-- EXERCISE --
The records below must be written out exactly, with every picture left behind.

-- SUPPLIED DATA --
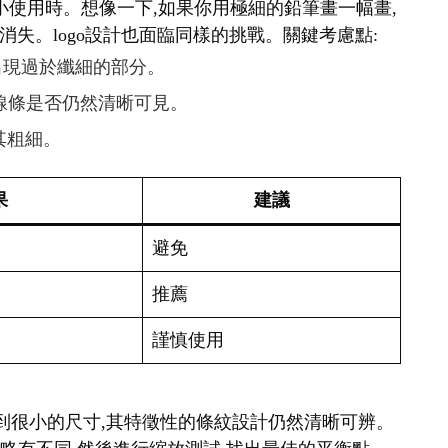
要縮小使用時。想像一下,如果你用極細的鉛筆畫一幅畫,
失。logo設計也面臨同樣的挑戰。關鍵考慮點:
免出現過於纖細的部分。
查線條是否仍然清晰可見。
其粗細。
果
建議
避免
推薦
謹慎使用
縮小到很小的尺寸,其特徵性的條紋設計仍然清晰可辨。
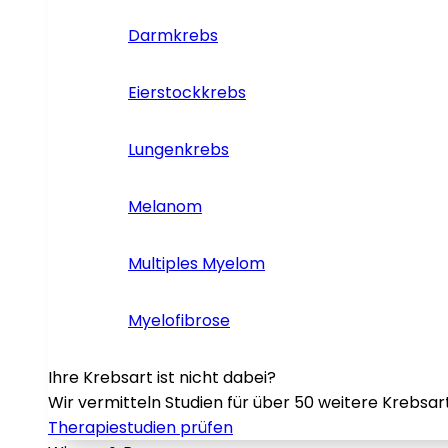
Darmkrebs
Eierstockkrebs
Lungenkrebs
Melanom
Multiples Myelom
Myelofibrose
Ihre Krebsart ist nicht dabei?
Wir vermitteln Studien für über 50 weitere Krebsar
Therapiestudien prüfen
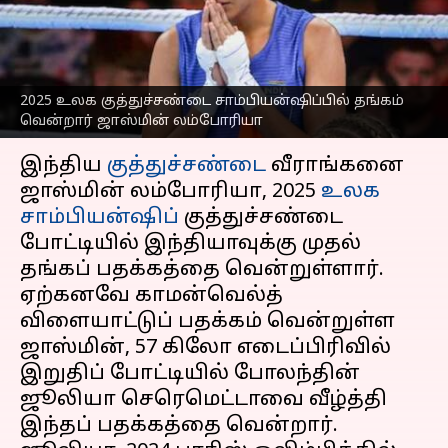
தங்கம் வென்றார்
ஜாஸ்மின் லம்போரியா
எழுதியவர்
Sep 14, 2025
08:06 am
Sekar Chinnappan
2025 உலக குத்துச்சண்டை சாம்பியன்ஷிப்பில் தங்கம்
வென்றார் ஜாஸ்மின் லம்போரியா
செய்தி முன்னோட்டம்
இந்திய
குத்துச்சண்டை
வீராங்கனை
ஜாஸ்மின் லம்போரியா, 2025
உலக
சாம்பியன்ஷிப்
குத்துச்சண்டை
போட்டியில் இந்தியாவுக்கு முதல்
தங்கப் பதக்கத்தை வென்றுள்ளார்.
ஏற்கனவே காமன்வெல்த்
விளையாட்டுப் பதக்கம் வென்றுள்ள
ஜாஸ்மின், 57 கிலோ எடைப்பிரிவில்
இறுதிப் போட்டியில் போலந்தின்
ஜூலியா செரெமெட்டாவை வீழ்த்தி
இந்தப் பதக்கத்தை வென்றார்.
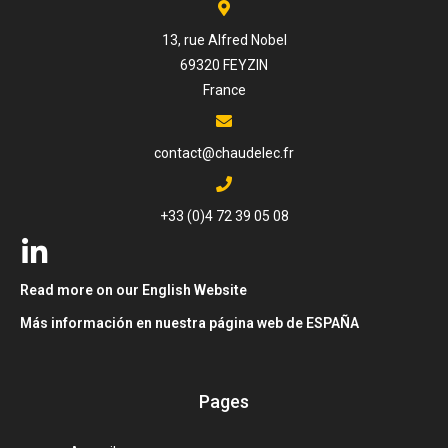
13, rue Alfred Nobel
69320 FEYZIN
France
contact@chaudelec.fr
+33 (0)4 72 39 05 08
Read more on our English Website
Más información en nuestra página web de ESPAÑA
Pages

-- EXERCISE SOLUTION --
要縮小使用時。想像一下,如果你用極細的鉛筆畫一幅畫,
失。logo設計也面臨同樣的挑戰。關鍵考慮點:
免出現過於纖細的部分。
查線條是否仍然清晰可見。
其粗細。
果
建議
避免
推薦
謹慎使用
縮小到很小的尺寸,其特徵性的條紋設計仍然清晰可辨。
Darmkrebs
Eierstockkrebs
Lungenkrebs
Melanom
Multiples Myelom
Myelofibrose
Ihre Krebsart ist nicht dabei?
Wir vermitteln Studien für über 50 weitere Krebsar
Therapiestudien prüfen
தங்கம் வென்றார்
ஜாஸ்மின் லம்போரியா
எழுதியவர்
Sep 14, 2025
08:06 am
Sekar Chinnappan
2025 உலக குத்துச்சண்டை சாம்பியன்ஷிப்பில் தங்கம்
வென்றார் ஜாஸ்மின் லம்போரியா
செய்தி முன்னோட்டம்
இந்திய
குத்துச்சண்டை
வீராங்கனை
ஜாஸ்மின் லம்போரியா, 2025
உலக
சாம்பியன்ஷிப்
குத்துச்சண்டை
போட்டியில் இந்தியாவுக்கு முதல்
தங்கப் பதக்கத்தை வென்றுள்ளார்.
ஏற்கனவே காமன்வெல்த்
விளையாட்டுப் பதக்கம் வென்றுள்ள
ஜாஸ்மின், 57 கிலோ எடைப்பிரிவில்
இறுதிப் போட்டியில் போலந்தின்
ஜூலியா செரெமெட்டாவை வீழ்த்தி
இந்தப் பதக்கத்தை வென்றார்.
13, rue Alfred Nobel
69320 FEYZIN
France
contact@chaudelec.fr
+33 (0)4 72 39 05 08
Read more on our English Website
Más información en nuestra página web de ESPAÑA
Pages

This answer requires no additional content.